TASK GOAL
Would you retype the listing word for word, skipping its pictures?

MATERIAL FOR THIS EXERCISE
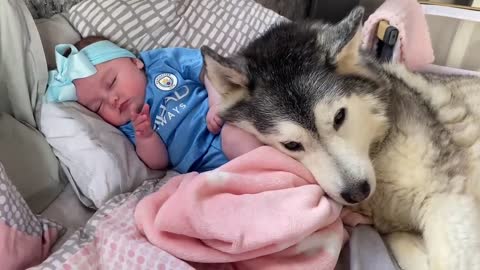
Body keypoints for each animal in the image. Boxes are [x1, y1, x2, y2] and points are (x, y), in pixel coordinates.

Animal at [201, 5, 480, 270]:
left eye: (339, 117)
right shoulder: (396, 227)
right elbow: (405, 246)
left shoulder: (446, 199)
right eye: (292, 145)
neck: (376, 151)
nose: (357, 192)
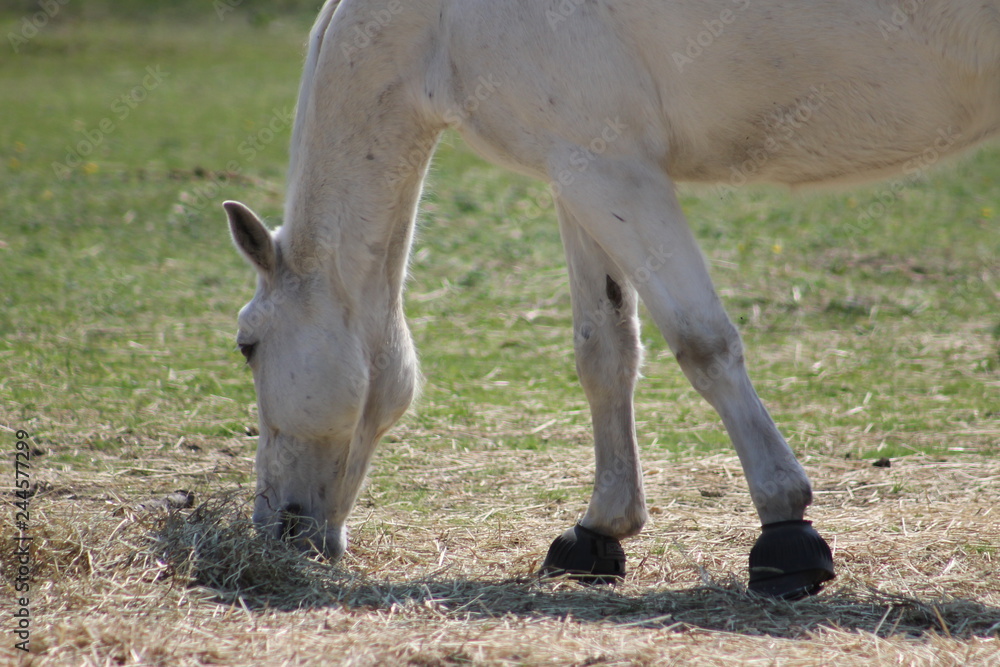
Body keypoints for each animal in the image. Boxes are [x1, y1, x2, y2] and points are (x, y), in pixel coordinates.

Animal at [223, 0, 1000, 599]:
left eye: (247, 346)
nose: (274, 531)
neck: (437, 22)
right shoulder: (579, 171)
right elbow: (606, 349)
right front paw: (601, 530)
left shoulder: (615, 173)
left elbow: (702, 342)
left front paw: (785, 533)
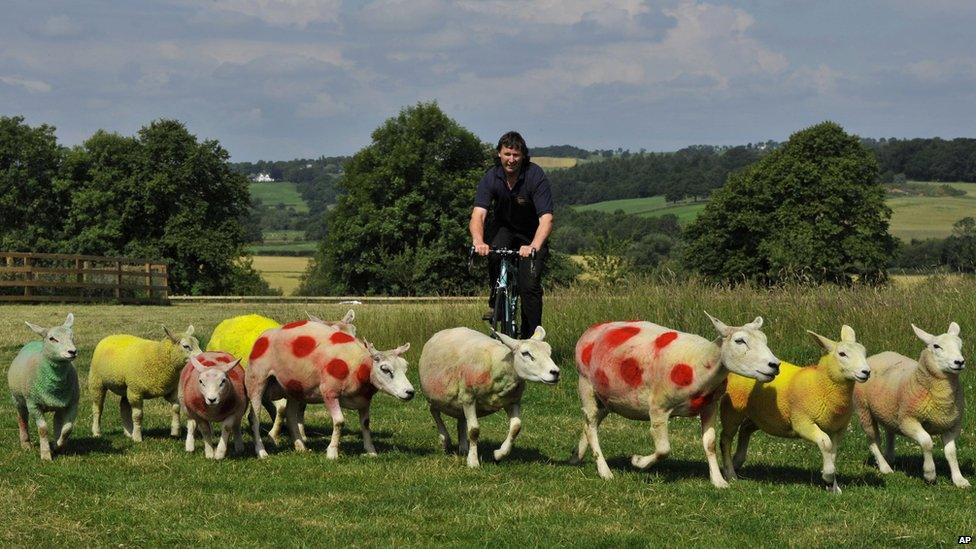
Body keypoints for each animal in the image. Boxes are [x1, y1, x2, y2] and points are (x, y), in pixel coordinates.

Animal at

ANSWER AREA
Body keypoints for each animal in the image. Boxes are [x1, y1, x2, y2] and points are (x, y), in pixel coordinates.

Animal at [201, 5, 480, 270]:
left eye: (339, 117)
right shoulder: (396, 227)
right elbow: (405, 246)
left shoulder: (446, 199)
right eye: (292, 145)
neck: (376, 151)
nose: (357, 192)
Body keypoints for each animal in the image. Boxes are [x1, y1, x2, y2] and points are (x, y), in pixel coordinates.

Animal at [223, 0, 1000, 599]:
left eye: (247, 346)
nose: (274, 531)
neck: (437, 22)
right shoulder: (579, 171)
right elbow: (606, 349)
right front paw: (601, 530)
left shoulder: (615, 173)
left elbow: (702, 342)
left front paw: (785, 533)
Body keypoints for each animal in the image. Boxes are [x1, y1, x2, y2] and points are (x, y), in pixel coordinates.

Animal at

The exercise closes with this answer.